Dataset excerpt
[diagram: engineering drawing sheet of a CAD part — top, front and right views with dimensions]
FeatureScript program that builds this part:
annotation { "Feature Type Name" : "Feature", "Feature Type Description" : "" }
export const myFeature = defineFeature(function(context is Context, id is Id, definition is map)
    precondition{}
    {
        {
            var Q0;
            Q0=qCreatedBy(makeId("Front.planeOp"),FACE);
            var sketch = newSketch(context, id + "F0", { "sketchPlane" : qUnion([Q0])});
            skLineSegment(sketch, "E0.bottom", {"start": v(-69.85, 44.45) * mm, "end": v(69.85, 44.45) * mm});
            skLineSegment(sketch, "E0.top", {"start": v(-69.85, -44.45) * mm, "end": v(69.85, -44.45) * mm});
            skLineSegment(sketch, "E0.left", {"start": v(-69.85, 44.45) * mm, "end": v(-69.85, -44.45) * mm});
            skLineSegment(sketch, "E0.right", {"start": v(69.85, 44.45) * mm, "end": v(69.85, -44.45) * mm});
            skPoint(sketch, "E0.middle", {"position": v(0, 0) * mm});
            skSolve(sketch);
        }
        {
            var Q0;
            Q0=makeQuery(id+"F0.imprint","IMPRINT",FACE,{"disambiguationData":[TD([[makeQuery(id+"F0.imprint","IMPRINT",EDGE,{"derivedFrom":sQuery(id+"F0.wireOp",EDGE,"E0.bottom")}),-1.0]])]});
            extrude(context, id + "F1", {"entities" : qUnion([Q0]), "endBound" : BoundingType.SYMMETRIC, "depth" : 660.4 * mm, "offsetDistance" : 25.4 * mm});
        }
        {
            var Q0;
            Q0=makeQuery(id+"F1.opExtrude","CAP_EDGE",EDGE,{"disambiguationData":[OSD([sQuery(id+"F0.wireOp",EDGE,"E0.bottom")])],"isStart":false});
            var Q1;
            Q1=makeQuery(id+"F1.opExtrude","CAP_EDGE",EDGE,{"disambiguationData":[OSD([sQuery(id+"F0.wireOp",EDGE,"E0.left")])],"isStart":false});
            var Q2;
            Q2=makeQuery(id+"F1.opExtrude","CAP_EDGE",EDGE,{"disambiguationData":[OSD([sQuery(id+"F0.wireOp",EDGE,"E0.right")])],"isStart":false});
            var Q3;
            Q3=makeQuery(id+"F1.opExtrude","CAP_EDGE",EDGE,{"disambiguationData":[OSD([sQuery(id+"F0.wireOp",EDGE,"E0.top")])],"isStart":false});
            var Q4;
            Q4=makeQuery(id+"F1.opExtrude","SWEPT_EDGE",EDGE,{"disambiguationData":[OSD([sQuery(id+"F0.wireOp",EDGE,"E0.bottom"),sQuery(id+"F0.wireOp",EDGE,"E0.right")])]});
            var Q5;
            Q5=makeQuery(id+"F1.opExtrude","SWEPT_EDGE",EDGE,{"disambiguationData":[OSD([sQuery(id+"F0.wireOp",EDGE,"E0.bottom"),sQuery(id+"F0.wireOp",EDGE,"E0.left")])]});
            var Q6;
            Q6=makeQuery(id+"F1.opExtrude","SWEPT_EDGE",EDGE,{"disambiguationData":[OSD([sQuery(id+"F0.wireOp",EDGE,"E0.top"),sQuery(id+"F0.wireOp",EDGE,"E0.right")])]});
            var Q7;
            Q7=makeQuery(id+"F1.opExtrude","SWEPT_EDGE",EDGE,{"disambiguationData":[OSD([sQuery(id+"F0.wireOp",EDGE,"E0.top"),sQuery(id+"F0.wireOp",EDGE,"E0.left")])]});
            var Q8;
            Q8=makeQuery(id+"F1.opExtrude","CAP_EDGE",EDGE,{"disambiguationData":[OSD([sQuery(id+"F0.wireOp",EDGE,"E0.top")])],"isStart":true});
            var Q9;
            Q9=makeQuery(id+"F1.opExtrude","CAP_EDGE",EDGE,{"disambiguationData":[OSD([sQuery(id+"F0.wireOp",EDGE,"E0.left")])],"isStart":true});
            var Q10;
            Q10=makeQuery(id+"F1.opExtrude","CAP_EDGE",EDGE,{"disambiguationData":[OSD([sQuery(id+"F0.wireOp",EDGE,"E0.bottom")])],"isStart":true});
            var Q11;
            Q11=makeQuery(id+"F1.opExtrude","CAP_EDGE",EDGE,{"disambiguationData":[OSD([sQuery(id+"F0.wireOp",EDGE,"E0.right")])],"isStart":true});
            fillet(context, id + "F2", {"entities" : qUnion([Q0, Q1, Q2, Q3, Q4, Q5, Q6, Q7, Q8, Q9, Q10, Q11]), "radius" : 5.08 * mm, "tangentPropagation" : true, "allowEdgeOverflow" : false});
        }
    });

THE EXERCISE: Return each line above that contains the word "part".

RESULT OF THE TASK:
[diagram: engineering drawing sheet of a CAD part — top, front and right views with dimensions]
FeatureScript program that builds this part:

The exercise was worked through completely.